Top of Records shown

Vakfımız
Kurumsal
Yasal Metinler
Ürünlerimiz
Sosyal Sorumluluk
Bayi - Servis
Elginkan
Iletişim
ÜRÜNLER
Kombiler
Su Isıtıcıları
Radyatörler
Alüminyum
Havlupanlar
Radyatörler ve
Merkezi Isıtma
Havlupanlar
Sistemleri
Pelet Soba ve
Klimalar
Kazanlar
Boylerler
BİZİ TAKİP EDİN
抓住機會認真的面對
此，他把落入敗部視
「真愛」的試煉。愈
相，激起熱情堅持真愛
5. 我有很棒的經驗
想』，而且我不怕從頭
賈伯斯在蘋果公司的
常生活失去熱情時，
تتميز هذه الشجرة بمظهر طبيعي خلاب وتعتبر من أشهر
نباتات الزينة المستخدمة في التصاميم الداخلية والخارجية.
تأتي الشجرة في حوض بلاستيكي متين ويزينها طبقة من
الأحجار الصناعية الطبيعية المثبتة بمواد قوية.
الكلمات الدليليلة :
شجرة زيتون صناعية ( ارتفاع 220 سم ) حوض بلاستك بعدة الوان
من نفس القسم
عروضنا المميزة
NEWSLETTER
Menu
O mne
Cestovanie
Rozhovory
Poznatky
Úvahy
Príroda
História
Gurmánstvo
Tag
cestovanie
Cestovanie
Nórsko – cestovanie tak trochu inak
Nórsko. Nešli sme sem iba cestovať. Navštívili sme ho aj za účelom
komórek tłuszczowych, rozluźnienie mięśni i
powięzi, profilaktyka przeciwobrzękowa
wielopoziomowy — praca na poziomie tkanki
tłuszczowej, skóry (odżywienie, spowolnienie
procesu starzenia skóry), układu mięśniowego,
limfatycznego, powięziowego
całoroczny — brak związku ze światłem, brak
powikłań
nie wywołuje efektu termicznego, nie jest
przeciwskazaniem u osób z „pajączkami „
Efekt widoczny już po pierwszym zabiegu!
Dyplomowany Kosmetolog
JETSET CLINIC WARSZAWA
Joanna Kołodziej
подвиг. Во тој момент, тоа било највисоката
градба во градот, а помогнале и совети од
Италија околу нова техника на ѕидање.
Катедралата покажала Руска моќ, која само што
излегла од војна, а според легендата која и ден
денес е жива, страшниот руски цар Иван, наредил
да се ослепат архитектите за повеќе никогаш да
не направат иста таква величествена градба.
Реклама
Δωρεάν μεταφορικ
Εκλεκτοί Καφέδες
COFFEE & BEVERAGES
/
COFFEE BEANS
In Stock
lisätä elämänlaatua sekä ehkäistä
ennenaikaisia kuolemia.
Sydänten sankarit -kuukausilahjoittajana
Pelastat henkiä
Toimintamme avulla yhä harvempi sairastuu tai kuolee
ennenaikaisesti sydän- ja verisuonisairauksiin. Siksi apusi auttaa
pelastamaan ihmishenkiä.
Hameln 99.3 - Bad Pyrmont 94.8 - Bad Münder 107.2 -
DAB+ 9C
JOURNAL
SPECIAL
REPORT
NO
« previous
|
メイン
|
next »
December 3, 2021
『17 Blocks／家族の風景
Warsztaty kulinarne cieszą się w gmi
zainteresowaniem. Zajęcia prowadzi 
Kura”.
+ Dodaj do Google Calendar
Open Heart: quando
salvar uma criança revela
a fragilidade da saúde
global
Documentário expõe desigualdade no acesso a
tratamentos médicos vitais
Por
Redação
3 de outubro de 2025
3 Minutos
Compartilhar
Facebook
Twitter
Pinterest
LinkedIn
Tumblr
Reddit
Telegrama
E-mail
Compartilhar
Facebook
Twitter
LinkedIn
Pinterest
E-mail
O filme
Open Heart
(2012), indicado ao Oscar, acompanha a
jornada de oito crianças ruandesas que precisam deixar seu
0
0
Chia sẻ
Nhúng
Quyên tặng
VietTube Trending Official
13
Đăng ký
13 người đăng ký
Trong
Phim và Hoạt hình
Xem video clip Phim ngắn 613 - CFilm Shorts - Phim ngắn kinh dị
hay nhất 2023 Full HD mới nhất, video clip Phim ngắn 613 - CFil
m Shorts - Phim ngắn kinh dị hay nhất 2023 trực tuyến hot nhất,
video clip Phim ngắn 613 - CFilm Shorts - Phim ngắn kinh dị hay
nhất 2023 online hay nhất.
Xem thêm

Bottom of Records shown

* **To-do item**: Restate each entry above word for word.

* **Written reply**:
Vakfımız
Kurumsal
Yasal Metinler
Ürünlerimiz
Sosyal Sorumluluk
Bayi - Servis
Elginkan
Iletişim
ÜRÜNLER
Kombiler
Su Isıtıcıları
Radyatörler
Alüminyum
Havlupanlar
Radyatörler ve
Merkezi Isıtma
Havlupanlar
Sistemleri
Pelet Soba ve
Klimalar
Kazanlar
Boylerler
BİZİ TAKİP EDİN
抓住機會認真的面對
此，他把落入敗部視
「真愛」的試煉。愈
相，激起熱情堅持真愛
5. 我有很棒的經驗
想』，而且我不怕從頭
賈伯斯在蘋果公司的
常生活失去熱情時，
تتميز هذه الشجرة بمظهر طبيعي خلاب وتعتبر من أشهر
نباتات الزينة المستخدمة في التصاميم الداخلية والخارجية.
تأتي الشجرة في حوض بلاستيكي متين ويزينها طبقة من
الأحجار الصناعية الطبيعية المثبتة بمواد قوية.
الكلمات الدليليلة :
شجرة زيتون صناعية ( ارتفاع 220 سم ) حوض بلاستك بعدة الوان
من نفس القسم
عروضنا المميزة
NEWSLETTER
Menu
O mne
Cestovanie
Rozhovory
Poznatky
Úvahy
Príroda
História
Gurmánstvo
Tag
cestovanie
Cestovanie
Nórsko – cestovanie tak trochu inak
Nórsko. Nešli sme sem iba cestovať. Navštívili sme ho aj za účelom
komórek tłuszczowych, rozluźnienie mięśni i
powięzi, profilaktyka przeciwobrzękowa
wielopoziomowy — praca na poziomie tkanki
tłuszczowej, skóry (odżywienie, spowolnienie
procesu starzenia skóry), układu mięśniowego,
limfatycznego, powięziowego
całoroczny — brak związku ze światłem, brak
powikłań
nie wywołuje efektu termicznego, nie jest
przeciwskazaniem u osób z „pajączkami „
Efekt widoczny już po pierwszym zabiegu!
Dyplomowany Kosmetolog
JETSET CLINIC WARSZAWA
Joanna Kołodziej
подвиг. Во тој момент, тоа било највисоката
градба во градот, а помогнале и совети од
Италија околу нова техника на ѕидање.
Катедралата покажала Руска моќ, која само што
излегла од војна, а според легендата која и ден
денес е жива, страшниот руски цар Иван, наредил
да се ослепат архитектите за повеќе никогаш да
не направат иста таква величествена градба.
Реклама
Δωρεάν μεταφορικ
Εκλεκτοί Καφέδες
COFFEE & BEVERAGES
/
COFFEE BEANS
In Stock
lisätä elämänlaatua sekä ehkäistä
ennenaikaisia kuolemia.
Sydänten sankarit -kuukausilahjoittajana
Pelastat henkiä
Toimintamme avulla yhä harvempi sairastuu tai kuolee
ennenaikaisesti sydän- ja verisuonisairauksiin. Siksi apusi auttaa
pelastamaan ihmishenkiä.
Hameln 99.3 - Bad Pyrmont 94.8 - Bad Münder 107.2 -
DAB+ 9C
JOURNAL
SPECIAL
REPORT
NO
« previous
|
メイン
|
next »
December 3, 2021
『17 Blocks／家族の風景
Warsztaty kulinarne cieszą się w gmi
zainteresowaniem. Zajęcia prowadzi 
Kura”.
+ Dodaj do Google Calendar
Open Heart: quando
salvar uma criança revela
a fragilidade da saúde
global
Documentário expõe desigualdade no acesso a
tratamentos médicos vitais
Por
Redação
3 de outubro de 2025
3 Minutos
Compartilhar
Facebook
Twitter
Pinterest
LinkedIn
Tumblr
Reddit
Telegrama
E-mail
Compartilhar
Facebook
Twitter
LinkedIn
Pinterest
E-mail
O filme
Open Heart
(2012), indicado ao Oscar, acompanha a
jornada de oito crianças ruandesas que precisam deixar seu
0
0
Chia sẻ
Nhúng
Quyên tặng
VietTube Trending Official
13
Đăng ký
13 người đăng ký
Trong
Phim và Hoạt hình
Xem video clip Phim ngắn 613 - CFilm Shorts - Phim ngắn kinh dị
hay nhất 2023 Full HD mới nhất, video clip Phim ngắn 613 - CFil
m Shorts - Phim ngắn kinh dị hay nhất 2023 trực tuyến hot nhất,
video clip Phim ngắn 613 - CFilm Shorts - Phim ngắn kinh dị hay
nhất 2023 online hay nhất.
Xem thêm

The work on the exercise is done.